People - you're gaining very close to nothing by doing this unless you also also avoid all the decent/modern applications. Run whatever window manager you like, because you like it. The lightweight argument is crap.
Copy+paste has never been bloat
Posted Feb 17, 2005 18:47 UTC (Thu) by jreiser (subscriber, #11027)
[Link]
all that 'bloat' that allows things like cut-n-paste to actually work
Cut/copy/paste works just fine using the X11 server directly, without any bloat at all. I've put it in applications whose entire size is 52KB and use only libX11 and libc.

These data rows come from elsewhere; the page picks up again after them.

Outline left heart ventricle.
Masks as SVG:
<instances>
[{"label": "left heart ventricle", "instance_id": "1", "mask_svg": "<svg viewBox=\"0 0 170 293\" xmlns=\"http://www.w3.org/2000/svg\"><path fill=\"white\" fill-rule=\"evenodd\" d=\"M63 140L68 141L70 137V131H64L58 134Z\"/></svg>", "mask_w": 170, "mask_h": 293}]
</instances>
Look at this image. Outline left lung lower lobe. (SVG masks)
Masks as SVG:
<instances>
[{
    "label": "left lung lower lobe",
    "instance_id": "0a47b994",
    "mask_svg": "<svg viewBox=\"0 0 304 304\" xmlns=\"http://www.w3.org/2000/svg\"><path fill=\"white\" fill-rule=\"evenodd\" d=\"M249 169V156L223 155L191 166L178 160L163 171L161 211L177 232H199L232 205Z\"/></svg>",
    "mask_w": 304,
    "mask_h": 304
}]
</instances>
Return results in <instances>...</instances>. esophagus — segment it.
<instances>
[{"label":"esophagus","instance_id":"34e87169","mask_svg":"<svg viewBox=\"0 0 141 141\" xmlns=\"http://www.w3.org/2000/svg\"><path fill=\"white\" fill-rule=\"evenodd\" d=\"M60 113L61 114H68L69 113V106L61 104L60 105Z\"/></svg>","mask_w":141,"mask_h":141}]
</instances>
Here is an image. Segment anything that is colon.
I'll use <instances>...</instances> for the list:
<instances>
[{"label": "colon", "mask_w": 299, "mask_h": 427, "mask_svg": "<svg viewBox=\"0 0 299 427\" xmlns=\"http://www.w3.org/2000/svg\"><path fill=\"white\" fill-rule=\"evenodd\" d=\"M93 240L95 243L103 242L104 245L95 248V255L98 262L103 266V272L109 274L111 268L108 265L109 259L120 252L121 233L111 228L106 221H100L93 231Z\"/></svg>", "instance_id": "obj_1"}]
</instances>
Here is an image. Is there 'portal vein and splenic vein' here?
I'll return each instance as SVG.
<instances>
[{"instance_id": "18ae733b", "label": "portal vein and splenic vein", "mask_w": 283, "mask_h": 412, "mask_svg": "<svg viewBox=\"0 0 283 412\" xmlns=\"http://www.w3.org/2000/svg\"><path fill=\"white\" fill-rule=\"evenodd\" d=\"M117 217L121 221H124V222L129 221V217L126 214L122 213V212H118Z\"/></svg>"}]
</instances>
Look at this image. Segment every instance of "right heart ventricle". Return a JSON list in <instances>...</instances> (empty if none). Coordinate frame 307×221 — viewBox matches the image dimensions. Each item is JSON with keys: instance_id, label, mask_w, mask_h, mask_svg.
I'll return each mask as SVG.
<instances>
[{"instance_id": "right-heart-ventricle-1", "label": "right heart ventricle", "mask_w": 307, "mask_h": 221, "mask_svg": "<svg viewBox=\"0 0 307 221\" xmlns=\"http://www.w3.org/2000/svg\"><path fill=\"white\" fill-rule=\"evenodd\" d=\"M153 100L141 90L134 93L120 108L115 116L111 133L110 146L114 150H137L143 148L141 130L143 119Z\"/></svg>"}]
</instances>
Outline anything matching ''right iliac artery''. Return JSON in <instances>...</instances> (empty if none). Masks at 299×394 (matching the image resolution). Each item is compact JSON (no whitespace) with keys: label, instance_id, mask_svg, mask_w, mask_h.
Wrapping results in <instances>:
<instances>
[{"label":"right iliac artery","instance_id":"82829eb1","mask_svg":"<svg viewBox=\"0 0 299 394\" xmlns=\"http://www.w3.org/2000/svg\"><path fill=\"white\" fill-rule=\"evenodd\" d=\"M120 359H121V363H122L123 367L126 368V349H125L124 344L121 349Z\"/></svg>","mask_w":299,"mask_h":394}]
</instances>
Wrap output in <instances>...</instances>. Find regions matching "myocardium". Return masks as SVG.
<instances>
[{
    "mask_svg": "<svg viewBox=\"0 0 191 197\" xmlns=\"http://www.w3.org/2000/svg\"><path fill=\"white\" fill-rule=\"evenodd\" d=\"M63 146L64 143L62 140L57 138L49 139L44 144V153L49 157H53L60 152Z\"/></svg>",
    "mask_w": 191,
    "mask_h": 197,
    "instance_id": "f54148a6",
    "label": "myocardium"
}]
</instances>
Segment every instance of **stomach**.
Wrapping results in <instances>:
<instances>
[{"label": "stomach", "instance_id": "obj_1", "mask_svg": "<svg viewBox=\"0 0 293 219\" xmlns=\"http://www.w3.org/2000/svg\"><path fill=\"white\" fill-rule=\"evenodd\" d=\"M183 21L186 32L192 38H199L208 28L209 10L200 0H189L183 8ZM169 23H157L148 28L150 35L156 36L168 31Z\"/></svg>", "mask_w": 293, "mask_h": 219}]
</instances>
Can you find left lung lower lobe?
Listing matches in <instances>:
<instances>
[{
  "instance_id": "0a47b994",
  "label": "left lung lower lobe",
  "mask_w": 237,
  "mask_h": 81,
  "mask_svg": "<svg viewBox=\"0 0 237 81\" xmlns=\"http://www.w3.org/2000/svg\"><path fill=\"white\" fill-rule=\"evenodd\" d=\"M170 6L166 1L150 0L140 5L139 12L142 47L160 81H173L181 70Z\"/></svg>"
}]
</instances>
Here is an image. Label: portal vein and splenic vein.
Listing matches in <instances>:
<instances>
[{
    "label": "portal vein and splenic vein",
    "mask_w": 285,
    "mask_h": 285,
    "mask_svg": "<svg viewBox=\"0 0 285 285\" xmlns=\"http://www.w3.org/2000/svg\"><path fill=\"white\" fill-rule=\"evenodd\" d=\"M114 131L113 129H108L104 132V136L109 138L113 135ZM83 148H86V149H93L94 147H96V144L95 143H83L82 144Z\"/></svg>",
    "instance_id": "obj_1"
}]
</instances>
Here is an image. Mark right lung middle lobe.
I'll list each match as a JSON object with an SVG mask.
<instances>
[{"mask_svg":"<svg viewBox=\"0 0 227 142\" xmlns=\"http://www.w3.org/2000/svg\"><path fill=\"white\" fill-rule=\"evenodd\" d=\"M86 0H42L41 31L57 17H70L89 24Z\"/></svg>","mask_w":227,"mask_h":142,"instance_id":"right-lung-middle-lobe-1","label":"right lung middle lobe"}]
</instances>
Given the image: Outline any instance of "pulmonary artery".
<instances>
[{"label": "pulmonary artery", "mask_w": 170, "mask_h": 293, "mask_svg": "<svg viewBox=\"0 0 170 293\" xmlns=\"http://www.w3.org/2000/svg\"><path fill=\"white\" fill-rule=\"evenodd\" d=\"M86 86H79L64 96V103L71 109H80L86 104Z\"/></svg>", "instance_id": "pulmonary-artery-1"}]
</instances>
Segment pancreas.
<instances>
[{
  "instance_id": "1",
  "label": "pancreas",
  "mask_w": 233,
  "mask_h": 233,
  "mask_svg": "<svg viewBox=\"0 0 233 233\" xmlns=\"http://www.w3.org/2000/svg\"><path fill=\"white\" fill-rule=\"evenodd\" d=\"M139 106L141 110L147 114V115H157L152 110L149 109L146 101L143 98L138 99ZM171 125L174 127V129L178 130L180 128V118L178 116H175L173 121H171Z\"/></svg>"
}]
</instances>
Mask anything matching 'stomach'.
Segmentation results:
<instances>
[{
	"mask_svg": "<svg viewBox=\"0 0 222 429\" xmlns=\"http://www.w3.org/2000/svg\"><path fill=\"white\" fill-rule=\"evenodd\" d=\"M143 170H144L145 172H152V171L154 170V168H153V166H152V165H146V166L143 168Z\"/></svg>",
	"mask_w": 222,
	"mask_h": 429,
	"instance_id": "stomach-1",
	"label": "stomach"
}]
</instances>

This is a preemptive counterpost
Posted Feb 17, 2005 23:27 UTC (Thu) by Tobu (subscriber, #24111)
[Link]
Right, here is what the invisible hand of my (gnome) desktop is doing for me every day:
- antialiasing everywhere
- internationalisation everywhere
- consistent settings management: one place to change the proxy, the audio device and its mixer channel, the font, its size and rendering, the toolbars text, the preferred browser, all with instant-apply
- accessibility (though it is disabled)
- unified bookmarks in the file system, in file dialogs and on the panel
- consistent keyboard shortcuts
- mime associations
- access keys
- most important: hig consistency
Thanks to freedesktop.org, most of this could work cross-desktop too. The problem is, small desktop environments do not have the ressources to enable this, or don't think of all of these small things you never fully use.
(additions)
Posted Feb 18, 2005 11:45 UTC (Fri) by Tobu (subscriber, #24111)
[Link]
I was missing:
- session management
- impose UTF-8, the one true encoding, everywhere internally
The Lightweight experience:A comparison of Window Managers (Linux Times.Net)
Posted Feb 17, 2005 3:51 UTC (Thu) by darthmdh (guest, #8032)
[Link]
There's no meat in this article. Even the things it does talk about it skims over. I'm not sure what its point is, as it doesn't even do a very good review of Fluxbox (which it devotes the most time to) and I disagree with many points it makes regarding WindowMaker.